▶ **Registros do conjunto**
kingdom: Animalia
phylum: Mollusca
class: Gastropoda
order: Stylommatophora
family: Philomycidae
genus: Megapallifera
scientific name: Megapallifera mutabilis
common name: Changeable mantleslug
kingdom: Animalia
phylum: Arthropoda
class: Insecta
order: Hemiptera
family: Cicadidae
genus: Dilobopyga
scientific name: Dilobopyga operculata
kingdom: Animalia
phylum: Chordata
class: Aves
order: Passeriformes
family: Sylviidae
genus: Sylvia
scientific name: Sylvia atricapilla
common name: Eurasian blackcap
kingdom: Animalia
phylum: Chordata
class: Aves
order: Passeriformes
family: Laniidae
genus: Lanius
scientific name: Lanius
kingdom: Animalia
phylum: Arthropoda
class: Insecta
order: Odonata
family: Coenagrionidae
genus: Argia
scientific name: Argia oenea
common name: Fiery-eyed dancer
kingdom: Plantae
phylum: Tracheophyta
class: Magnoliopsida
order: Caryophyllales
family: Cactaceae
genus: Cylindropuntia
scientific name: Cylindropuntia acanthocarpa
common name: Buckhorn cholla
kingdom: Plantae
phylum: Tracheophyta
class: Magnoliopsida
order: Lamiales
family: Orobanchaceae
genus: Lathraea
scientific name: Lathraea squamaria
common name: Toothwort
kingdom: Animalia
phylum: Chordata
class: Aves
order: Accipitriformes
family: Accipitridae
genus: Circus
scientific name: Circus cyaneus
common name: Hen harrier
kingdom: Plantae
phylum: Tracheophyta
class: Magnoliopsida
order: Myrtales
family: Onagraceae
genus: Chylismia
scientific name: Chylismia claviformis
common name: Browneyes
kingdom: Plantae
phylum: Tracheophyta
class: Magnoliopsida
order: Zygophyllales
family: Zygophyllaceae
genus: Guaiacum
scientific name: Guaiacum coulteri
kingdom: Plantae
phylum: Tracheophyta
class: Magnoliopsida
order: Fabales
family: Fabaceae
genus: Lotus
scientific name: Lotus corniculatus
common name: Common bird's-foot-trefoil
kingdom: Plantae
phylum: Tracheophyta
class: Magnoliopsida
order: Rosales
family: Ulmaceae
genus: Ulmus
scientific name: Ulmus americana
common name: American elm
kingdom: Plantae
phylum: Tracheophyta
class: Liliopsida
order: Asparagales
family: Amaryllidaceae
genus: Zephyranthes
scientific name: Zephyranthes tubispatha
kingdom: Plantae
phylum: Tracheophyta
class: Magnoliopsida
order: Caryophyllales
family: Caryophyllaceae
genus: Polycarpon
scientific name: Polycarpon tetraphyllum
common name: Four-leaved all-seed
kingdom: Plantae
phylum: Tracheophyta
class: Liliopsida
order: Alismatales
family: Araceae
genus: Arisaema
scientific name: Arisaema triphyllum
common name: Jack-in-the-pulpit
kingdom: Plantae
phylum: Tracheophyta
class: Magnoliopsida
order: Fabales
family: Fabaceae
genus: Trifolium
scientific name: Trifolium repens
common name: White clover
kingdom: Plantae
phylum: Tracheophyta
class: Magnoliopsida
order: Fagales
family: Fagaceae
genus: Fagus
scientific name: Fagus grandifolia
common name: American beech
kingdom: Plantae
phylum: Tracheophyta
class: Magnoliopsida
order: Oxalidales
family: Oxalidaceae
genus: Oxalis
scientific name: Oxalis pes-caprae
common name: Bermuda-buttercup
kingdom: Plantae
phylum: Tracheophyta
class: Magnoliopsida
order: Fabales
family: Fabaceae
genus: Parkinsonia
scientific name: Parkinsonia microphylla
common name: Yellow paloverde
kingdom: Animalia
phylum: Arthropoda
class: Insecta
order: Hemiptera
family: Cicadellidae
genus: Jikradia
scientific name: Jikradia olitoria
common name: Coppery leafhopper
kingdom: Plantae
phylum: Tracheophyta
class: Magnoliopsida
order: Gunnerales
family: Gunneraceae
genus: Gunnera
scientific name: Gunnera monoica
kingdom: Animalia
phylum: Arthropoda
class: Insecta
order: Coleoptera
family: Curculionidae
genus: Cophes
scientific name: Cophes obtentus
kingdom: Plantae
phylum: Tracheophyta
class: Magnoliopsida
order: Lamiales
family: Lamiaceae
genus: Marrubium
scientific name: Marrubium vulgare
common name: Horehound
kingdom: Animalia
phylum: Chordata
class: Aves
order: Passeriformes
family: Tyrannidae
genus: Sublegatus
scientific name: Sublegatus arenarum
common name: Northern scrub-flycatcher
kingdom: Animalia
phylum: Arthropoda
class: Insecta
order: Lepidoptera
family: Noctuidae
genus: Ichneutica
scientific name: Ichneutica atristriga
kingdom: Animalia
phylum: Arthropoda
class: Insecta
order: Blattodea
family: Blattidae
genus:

▶ **Instruções da tarefa**
Organize todas as linhas dos registros acima como uma lista numerada, omitindo as linhas em branco.

▶ **Resposta da tarefa**
1. kingdom: Animalia
2. phylum: Mollusca
3. class: Gastropoda
4. order: Stylommatophora
5. family: Philomycidae
6. genus: Megapallifera
7. scientific name: Megapallifera mutabilis
8. common name: Changeable mantleslug
9. kingdom: Animalia
10. phylum: Arthropoda
11. class: Insecta
12. order: Hemiptera
13. family: Cicadidae
14. genus: Dilobopyga
15. scientific name: Dilobopyga operculata
16. kingdom: Animalia
17. phylum: Chordata
18. class: Aves
19. order: Passeriformes
20. family: Sylviidae
21. genus: Sylvia
22. scientific name: Sylvia atricapilla
23. common name: Eurasian blackcap
24. kingdom: Animalia
25. phylum: Chordata
26. class: Aves
27. order: Passeriformes
28. family: Laniidae
29. genus: Lanius
30. scientific name: Lanius
31. kingdom: Animalia
32. phylum: Arthropoda
33. class: Insecta
34. order: Odonata
35. family: Coenagrionidae
36. genus: Argia
37. scientific name: Argia oenea
38. common name: Fiery-eyed dancer
39. kingdom: Plantae
40. phylum: Tracheophyta
41. class: Magnoliopsida
42. order: Caryophyllales
43. family: Cactaceae
44. genus: Cylindropuntia
45. scientific name: Cylindropuntia acanthocarpa
46. common name: Buckhorn cholla
47. kingdom: Plantae
48. phylum: Tracheophyta
49. class: Magnoliopsida
50. order: Lamiales
51. family: Orobanchaceae
52. genus: Lathraea
53. scientific name: Lathraea squamaria
54. common name: Toothwort
55. kingdom: Animalia
56. phylum: Chordata
57. class: Aves
58. order: Accipitriformes
59. family: Accipitridae
60. genus: Circus
61. scientific name: Circus cyaneus
62. common name: Hen harrier
63. kingdom: Plantae
64. phylum: Tracheophyta
65. class: Magnoliopsida
66. order: Myrtales
67. family: Onagraceae
68. genus: Chylismia
69. scientific name: Chylismia claviformis
70. common name: Browneyes
71. kingdom: Plantae
72. phylum: Tracheophyta
73. class: Magnoliopsida
74. order: Zygophyllales
75. family: Zygophyllaceae
76. genus: Guaiacum
77. scientific name: Guaiacum coulteri
78. kingdom: Plantae
79. phylum: Tracheophyta
80. class: Magnoliopsida
81. order: Fabales
82. family: Fabaceae
83. genus: Lotus
84. scientific name: Lotus corniculatus
85. common name: Common bird's-foot-trefoil
86. kingdom: Plantae
87. phylum: Tracheophyta
88. class: Magnoliopsida
89. order: Rosales
90. family: Ulmaceae
91. genus: Ulmus
92. scientific name: Ulmus americana
93. common name: American elm
94. kingdom: Plantae
95. phylum: Tracheophyta
96. class: Liliopsida
97. order: Asparagales
98. family: Amaryllidaceae
99. genus: Zephyranthes
100. scientific name: Zephyranthes tubispatha
101. kingdom: Plantae
102. phylum: Tracheophyta
103. class: Magnoliopsida
104. order: Caryophyllales
105. family: Caryophyllaceae
106. genus: Polycarpon
107. scientific name: Polycarpon tetraphyllum
108. common name: Four-leaved all-seed
109. kingdom: Plantae
110. phylum: Tracheophyta
111. class: Liliopsida
112. order: Alismatales
113. family: Araceae
114. genus: Arisaema
115. scientific name: Arisaema triphyllum
116. common name: Jack-in-the-pulpit
117. kingdom: Plantae
118. phylum: Tracheophyta
119. class: Magnoliopsida
120. order: Fabales
121. family: Fabaceae
122. genus: Trifolium
123. scientific name: Trifolium repens
124. common name: White clover
125. kingdom: Plantae
126. phylum: Tracheophyta
127. class: Magnoliopsida
128. order: Fagales
129. family: Fagaceae
130. genus: Fagus
131. scientific name: Fagus grandifolia
132. common name: American beech
133. kingdom: Plantae
134. phylum: Tracheophyta
135. class: Magnoliopsida
136. order: Oxalidales
137. family: Oxalidaceae
138. genus: Oxalis
139. scientific name: Oxalis pes-caprae
140. common name: Bermuda-buttercup
141. kingdom: Plantae
142. phylum: Tracheophyta
143. class: Magnoliopsida
144. order: Fabales
145. family: Fabaceae
146. genus: Parkinsonia
147. scientific name: Parkinsonia microphylla
148. common name: Yellow paloverde
149. kingdom: Animalia
150. phylum: Arthropoda
151. class: Insecta
152. order: Hemiptera
153. family: Cicadellidae
154. genus: Jikradia
155. scientific name: Jikradia olitoria
156. common name: Coppery leafhopper
157. kingdom: Plantae
158. phylum: Tracheophyta
159. class: Magnoliopsida
160. order: Gunnerales
161. family: Gunneraceae
162. genus: Gunnera
163. scientific name: Gunnera monoica
164. kingdom: Animalia
165. phylum: Arthropoda
166. class: Insecta
167. order: Coleoptera
168. family: Curculionidae
169. genus: Cophes
170. scientific name: Cophes obtentus
171. kingdom: Plantae
172. phylum: Tracheophyta
173. class: Magnoliopsida
174. order: Lamiales
175. family: Lamiaceae
176. genus: Marrubium
177. scientific name: Marrubium vulgare
178. common name: Horehound
179. kingdom: Animalia
180. phylum: Chordata
181. class: Aves
182. order: Passeriformes
183. family: Tyrannidae
184. genus: Sublegatus
185. scientific name: Sublegatus arenarum
186. common name: Northern scrub-flycatcher
187. kingdom: Animalia
188. phylum: Arthropoda
189. class: Insecta
190. order: Lepidoptera
191. family: Noctuidae
192. genus: Ichneutica
193. scientific name: Ichneutica atristriga
194. kingdom: Animalia
195. phylum: Arthropoda
196. class: Insecta
197. order: Blattodea
198. family: Blattidae
199. genus:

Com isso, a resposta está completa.